In conclusion, we note that the long-term Phoenix CO2 enrichment experiment on sour orange trees has produced results over a 15-year time span that are consistent with what has been learned from trees that have participated in the "natural experiment" provided by the increase in the air's CO2 content produced by the Industrial Revolution.  We also note that the findings of both approaches to ferreting out the consequences of this real-world global change are extremely positive.

References
Eamus, D.  1996.  Responses of field grown trees to CO2 enrichment.  Commonwealth Forestry Review 75: 39-47.
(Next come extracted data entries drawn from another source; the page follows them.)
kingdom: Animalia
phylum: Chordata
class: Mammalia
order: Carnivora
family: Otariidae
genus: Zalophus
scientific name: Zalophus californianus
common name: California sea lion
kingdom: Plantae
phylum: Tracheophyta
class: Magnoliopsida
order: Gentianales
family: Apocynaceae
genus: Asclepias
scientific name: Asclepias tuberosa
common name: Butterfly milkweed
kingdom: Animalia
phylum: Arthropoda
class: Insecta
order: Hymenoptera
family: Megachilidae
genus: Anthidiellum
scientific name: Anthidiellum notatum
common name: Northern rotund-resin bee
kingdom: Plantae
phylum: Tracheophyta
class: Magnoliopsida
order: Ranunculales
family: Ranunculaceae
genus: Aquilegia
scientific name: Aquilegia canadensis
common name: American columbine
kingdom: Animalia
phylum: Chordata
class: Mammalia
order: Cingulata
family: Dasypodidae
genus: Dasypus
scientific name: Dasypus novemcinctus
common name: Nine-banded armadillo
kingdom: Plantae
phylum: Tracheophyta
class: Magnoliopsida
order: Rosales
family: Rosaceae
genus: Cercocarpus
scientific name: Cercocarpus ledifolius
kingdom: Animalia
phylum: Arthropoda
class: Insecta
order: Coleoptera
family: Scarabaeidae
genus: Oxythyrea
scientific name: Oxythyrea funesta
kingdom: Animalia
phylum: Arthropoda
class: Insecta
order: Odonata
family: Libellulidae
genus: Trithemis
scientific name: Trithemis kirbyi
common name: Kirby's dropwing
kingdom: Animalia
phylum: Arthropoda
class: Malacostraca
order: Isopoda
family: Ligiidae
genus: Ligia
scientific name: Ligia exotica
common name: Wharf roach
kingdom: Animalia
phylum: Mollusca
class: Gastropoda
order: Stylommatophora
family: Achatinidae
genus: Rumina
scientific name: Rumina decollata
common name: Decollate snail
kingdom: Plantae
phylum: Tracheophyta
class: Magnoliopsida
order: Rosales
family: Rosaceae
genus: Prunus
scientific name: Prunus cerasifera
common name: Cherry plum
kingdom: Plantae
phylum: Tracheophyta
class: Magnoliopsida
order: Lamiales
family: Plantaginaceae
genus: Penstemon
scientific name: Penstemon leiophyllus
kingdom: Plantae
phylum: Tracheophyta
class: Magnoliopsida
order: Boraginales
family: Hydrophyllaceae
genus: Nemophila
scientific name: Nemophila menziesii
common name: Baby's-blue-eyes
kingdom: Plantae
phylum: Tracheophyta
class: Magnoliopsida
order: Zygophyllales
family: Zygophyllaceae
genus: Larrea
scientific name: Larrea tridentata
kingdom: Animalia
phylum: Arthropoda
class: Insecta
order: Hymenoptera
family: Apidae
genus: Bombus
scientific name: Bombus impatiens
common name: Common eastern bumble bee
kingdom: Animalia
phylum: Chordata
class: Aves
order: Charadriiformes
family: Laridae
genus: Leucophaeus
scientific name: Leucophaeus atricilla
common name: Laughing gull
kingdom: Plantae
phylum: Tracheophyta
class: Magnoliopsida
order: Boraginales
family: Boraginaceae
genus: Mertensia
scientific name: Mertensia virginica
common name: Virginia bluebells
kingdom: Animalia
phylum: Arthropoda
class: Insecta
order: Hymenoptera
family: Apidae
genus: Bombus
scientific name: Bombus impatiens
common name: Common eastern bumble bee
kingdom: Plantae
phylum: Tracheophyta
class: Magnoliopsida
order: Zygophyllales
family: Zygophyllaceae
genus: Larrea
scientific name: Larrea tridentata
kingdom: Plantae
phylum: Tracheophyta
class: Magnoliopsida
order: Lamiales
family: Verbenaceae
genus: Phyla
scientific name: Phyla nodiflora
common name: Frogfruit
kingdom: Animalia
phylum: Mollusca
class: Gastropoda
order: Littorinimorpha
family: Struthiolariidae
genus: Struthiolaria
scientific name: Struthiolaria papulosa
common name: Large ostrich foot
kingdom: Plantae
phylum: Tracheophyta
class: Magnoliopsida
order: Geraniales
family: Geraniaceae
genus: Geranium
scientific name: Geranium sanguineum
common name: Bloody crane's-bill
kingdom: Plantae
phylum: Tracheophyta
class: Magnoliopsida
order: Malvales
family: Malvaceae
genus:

Feng, X.  1999.  Trends in intrinsic water-use efficiency of natural trees for the past 100-200 years: A response to atmospheric CO2 concentration.  Geochimica et Cosmochimica Acta 63: 1891-1903.

Idso, C.D., Idso, S.B., Kimball, B.A., Park, H.-S., Hoober, J.K. and Balling Jr., R.C.  2000.  Ultra-enhanced spring branch growth in CO2-enriched trees: Can it alter the phase of the atmosphere's seasonal CO2 cycle?  Environmental and Experimental Botany 43: 91-100.

Idso, K.E., Hoober, J.K., Idso, S.B., Wall, G.W. and Kimball, B.A.  2001.  Atmospheric CO2 enrichment influences the synthesis and mobilization of putative vacuolar storage proteins in sour orange tree leaves.  Environmental and Experimental Botany 48: 199-211.

Idso, S.B. and Kimball, B.A.  2001.  CO2 enrichment of sour orange trees: 13 years and counting.  Environmental and Experimental Botany 46: 147-153.

Idso, S.B., Kimball, B.A., Akin, D.E. and Kridler, J.  1993.  A general relationship between CO2-induced reductions in stomatal conductance and concomitant increases in foliage temperature.  Environmental and Experimental Botany 33: 443-446.

Idso, S.B., Kimball, B.A., Shaw, P.E., Widmer, W., Vanderslice, J.T., Higgs, D.J., Montanari, A. and Clark, W.D.  2002.  The effect of elevated atmospheric CO2 on the vitamin C concentration of (sour) orange juice.  Agriculture, Ecosystems and Environment 90: 1-7.

Leavitt, S.W., Idso, S.B., Kimball, B.A., Burns, J.M., Sinha, A. and Stott, L.  2003.  The effect of long-term atmospheric CO2 enrichment on the intrinsic water-use efficiency of sour orange trees.  Chemosphere 50: 217-222.

Saxe, H., Ellsworth, D.S. and Heath, J.  1998.  Tree and forest functioning in an enriched CO2 atmosphere.  New Phytologist 139: 395-436.